Movie review: ‘Star Wars: The Last Jedi’
(Courtesy of Jonathan Olley/Lucasfilm)
"Star Wars: The Last Jedi"
Director Rian Johnson
Dec. 15, 2017 8:20 p.m.
Not so long ago in a galaxy not so far away, J.J. Abrams reawakened the Star Wars franchise with a rehash of “Star Wars: Episode IV – A New Hope.” Thankfully, Rian Johnson’s new Star Wars film learned how to balance nostalgia for the original hexalogy with new plot lines in “Star Wars: The Last Jedi.”
“Star Wars: The Last Jedi” is Johnson’s first foray into the Star Wars universe and the eighth film in the series, not counting “A Star Wars Story: Rogue One.” It distinguishes itself from the other entries in the Star Wars canon with its original story and powerful scenes.
“The Last Jedi” follows Finn (John Boyega), Poe (Oscar Isaac), Leia (Carrie Fisher) and the rest of the Rebellion as they try to escape from the dastardly First Order, who is approaching to destroy their fleet. Meanwhile, Rey (Daisy Ridley) confronts the legendary Luke Skywalker (Mark Hamill) to ask for his aid in fighting the First Order and the agents of the Dark Side of the Force.

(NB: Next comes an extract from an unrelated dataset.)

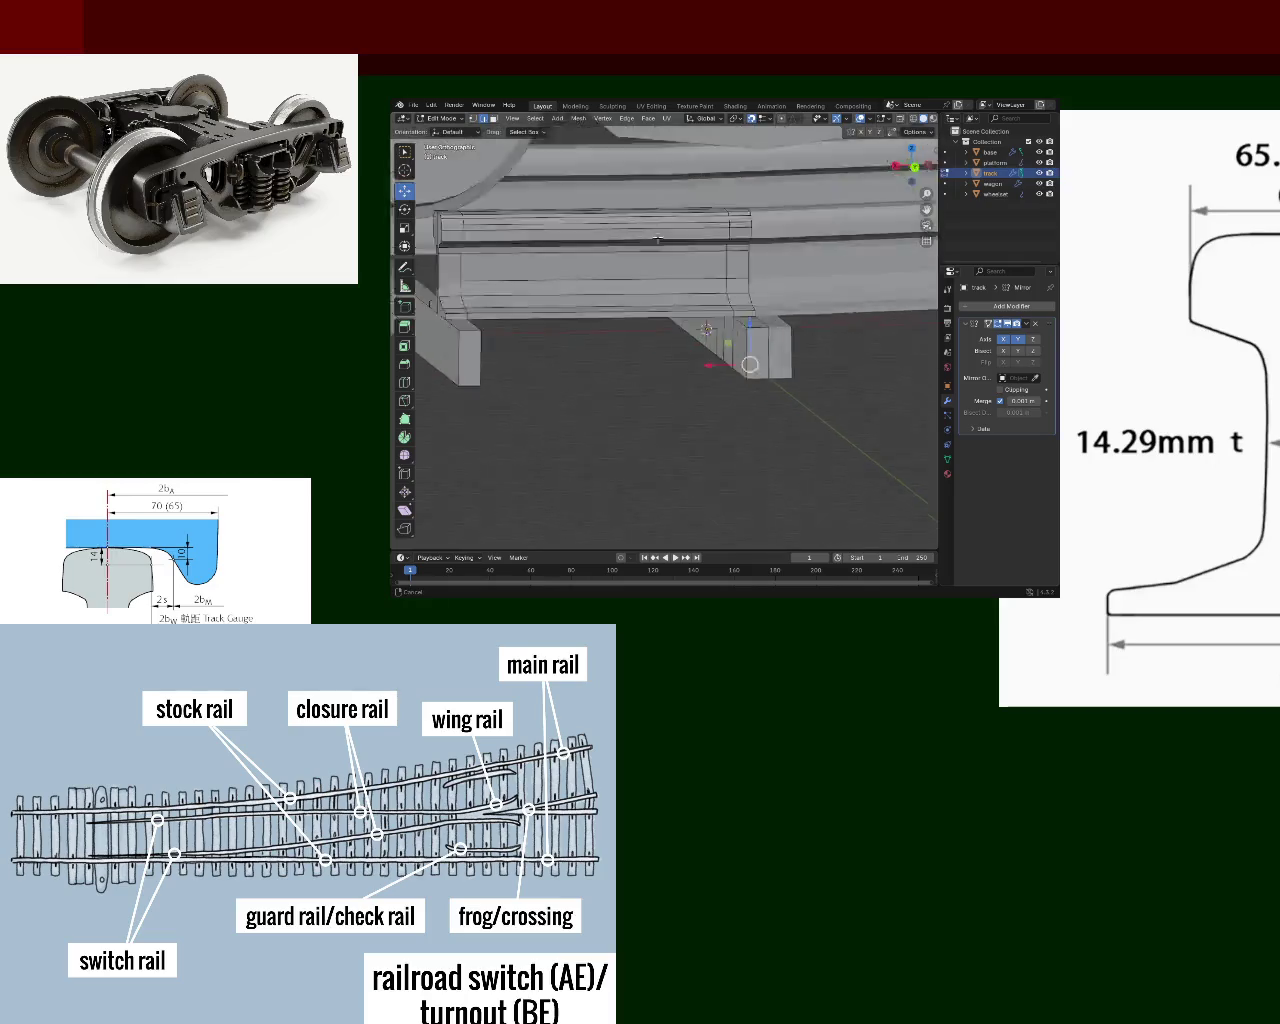
{"action": "middle_click_drag", "start_coordinate": [732, 307], "coordinate": [754, 310]}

At its core, the eighth entry into the saga is a story of growth and maturation. The characters that were introduced in 2015’s “Star Wars: The Force Awakens” have more room to explore their personalities and illustrate their progression from the last film, although not all equally. The most meaningful character developments come from Rey, Kylo Ren (Adam Driver) and Poe who actively learn from their experiences and mistakes.
In addition to new character developments, “The Last Jedi” boasts a high caliber of performance from its ensemble cast. Hamill’s take on an older, jaded Luke is pure geeky gold. The reluctant symbol of hope serves to deconstruct the image of the Jedi as the infallible agents of good. His sense of guilt is palpable, and helps convince the audience of his claim that the Jedi religion must end.
Andy Serkis oozes menace as Supreme Leader Snoke, though he is criminally underused and the film still fails to establish enough context for the character. The same can be said for Gwendoline Christie’s Captain Phasma. Both characters get little screen time, and in the case of Phasma, it almost seems like Johnson forgot that she was a character and tacked her into a random spot in the story to fulfill some contractual obligation.
Kelly Marie Tran as the plucky and determined young rebel Rose Tico is easily the most charming new member of the cast, though her character acts as a multipurpose deus ex machina in a number of scenes. Rose possesses a seemingly endless collection of random skills, which magically solve a surprising number of problems, such as her convenient knowledge of all things related to the plot and her surprising skills as a pilot.
Of the film’s many powerful women, the late Carrie Fisher shines as a beacon of strength and hope in a powerful performance that will remind audiences why they fell in love with the courageous young princess in the beginning of the franchise.
However, despite the many significant character-driven emotional beats, the story on its own is mostly inconsequential. The plot of Abrams’ “The Force Awakens” may have been entirely derivative of popular Star Wars tropes, but it at least set up several strong story elements. While Johnson created a more original story, most of “The Last Jedi” feels like filler content. Very little happens to advance the story arch as a whole, and if viewers skip the film and see the upcoming “Episode IX,” they will likely be able to glean the film’s events from context.
Another shortcoming is that for a movie set in a universe with space ships, blaster guns and laser swords, “The Last Jedi” lacks in action and suffers from poor pacing. The film opens with an intense space dogfight featuring plenty of explosions and shots of ships being destroyed during the middle act, but this becomes boring and routine as the film progresses. Johnson saves the more engaging actions scenes for the last act.
But when the final act does occur, it hits almost every quintessential Star Wars trope, including lightsabers, Force battles and giant walking war machines. The excitement surrounding the action and the emotional investment tied to the characters make the film’s closing a true spectacle.
“The Last Jedi” also contains some truly gorgeous visuals like giant star ships being destroyed and an opulent casino scene. The new CGI porg creatures are adorably funny, and despite early fears of overusing them in the film as a ploy to sell toys, their presence is minimal – and if anything, the movie could have used more of them.
“Star Wars: The Last Jedi” is a flawed yet fresh and welcome addition to the Star Wars canon. What it lacks in story and action, it makes up for with emotion. Johnson is currently slated to direct a new Star Wars trilogy featuring a brand new story, and if “The Last Jedi” is an accurate gauge of his performance, then fans are in for a treat.